Les migrations, par le mélange qu’elles imposent, permettent dans la relation qui se crée avec autrui de mieux se comprendre soi-même. La gestion du problème identitaire peut résoudre en partie les difficultés liées à l’immigration. Certains pays ont essayé de compenser le désavantage socio-économique de certaines communautés par une aide qui peut prendre différentes formes. En 1957, aux Etats-Unis, à Little Rock dans l’Arkansas, mille parachutistes furent déployés pour protéger l’accès à l’école publique de la ville, de neuf écoliers Noirs. De ces événements naîtra, dans ce pays, le mouvement pour les Droits civiques, contre la ségrégation raciale et pour l’égalité des droits. Des mesures de discrimination positive permettront l’intégration en essayant de compenser ou réparer des injustices passées. Le terme de discrimination positive se traduit en anglais par Affirmative Action, il s’agit d’un traitement préférentiel en faveur, en général, des minorités. La société, reconnaissant un handicap par le fait d’appartenir à un groupe racial ou ethnique, cherche à le compenser par des mesures positives. Ces pratiques ont débuté aux Etats-Unis, à la fin des années soixante-dix, c’est pourquoi nous délimiterons notre étude aux cas américain et français pour une période allant des années soixante à nos jours. Par ailleurs, ces mesures s’appliquent aux Etats-Unis pour les minorités, c’est-à-dire à des groupes qui sont dominés, les membres de ces communautés ne sont pas forcément issus de l’immigration, ils peuvent être de souche américaine. Par contre, en France, l’action positive touche des zones territoriales où  l’on constate une population défavorisée (immigrés ou non) qui aurait besoin d’un « coup de pouce » supplémentaire. Ce genre de mesure s’installera en France plus tardivement, néanmoins, les mesures de discrimination positive ne sont-elles pas au centre du problème de l’intégration ? Une aide, quelle que soit sa forme, peut-elle favoriser l’intégration ? Est-elle souhaitable ? Durable ? Quels sont les effets pervers de ce genre de mesures ? Ces mesures permettent-elles une égalité des chances, des droits ou des résultats ?

Pour répondre à ces questions, c’est d’abord l’analyse du cas américain qui sera l’objet de l’étude, pour nous intéresser ensuite à la société française en comparaison avec la précédente.

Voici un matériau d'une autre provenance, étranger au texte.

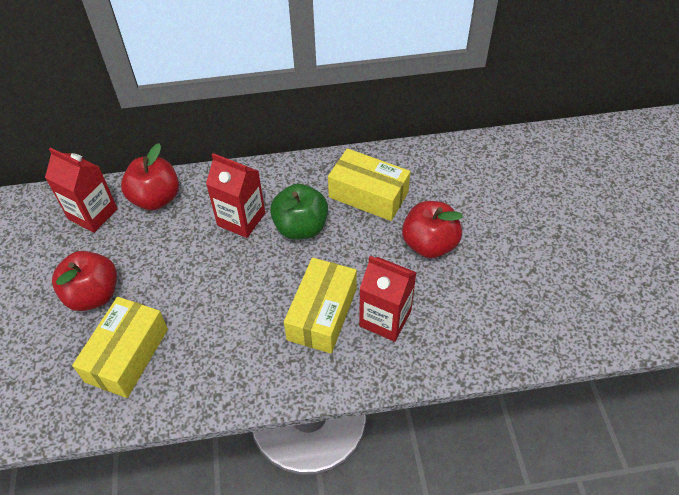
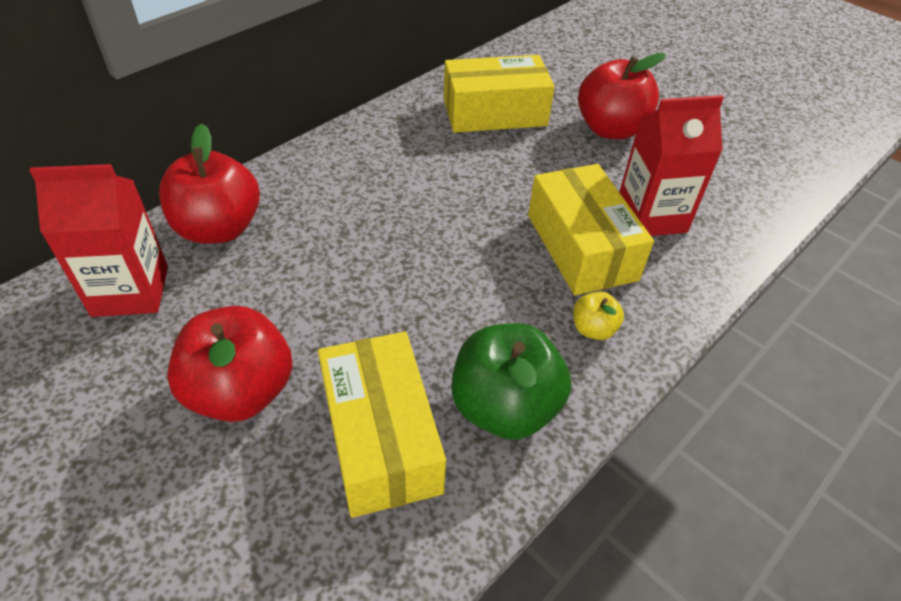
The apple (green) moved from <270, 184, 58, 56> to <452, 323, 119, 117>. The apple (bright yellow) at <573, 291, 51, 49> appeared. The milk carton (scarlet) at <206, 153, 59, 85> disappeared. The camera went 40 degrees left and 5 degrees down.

Pendant les années soixante aux Etats-Unis, on assiste à une « déracialisation » de la nation américaine, le non-WASP (White AngloSaxon Protestants) accèdèrent  à des postes importants comme par exemple : J.F. Kennedy, J. Carter, R. Reagan, H. Kissinger…. Ce fut une période de ségrégation des écoles et des espaces publics, aucun emploi n’était réservé aux Blancs. Les Noirs pouvaient accéder, dans la théorie, à tous types d’emplois. Les Civil Rights Act de 1964 interdisaient toute discrimination fondée sur la « couleur, la religion, le genre ou l’origine nationale ».

Pendant cette période, on ne parle pas de quota, de mesures de compensation envers certaines communautés qui auraient pu se sentir lésées mais chacun a les mêmes droits. Il n’y a pas de préférences pour les anciennes victimes de la discrimination raciale. La loi était « color-blind » (aveugle à la couleur). C’était un régime basé sur l’égalité des chances et non une égalité des résultats.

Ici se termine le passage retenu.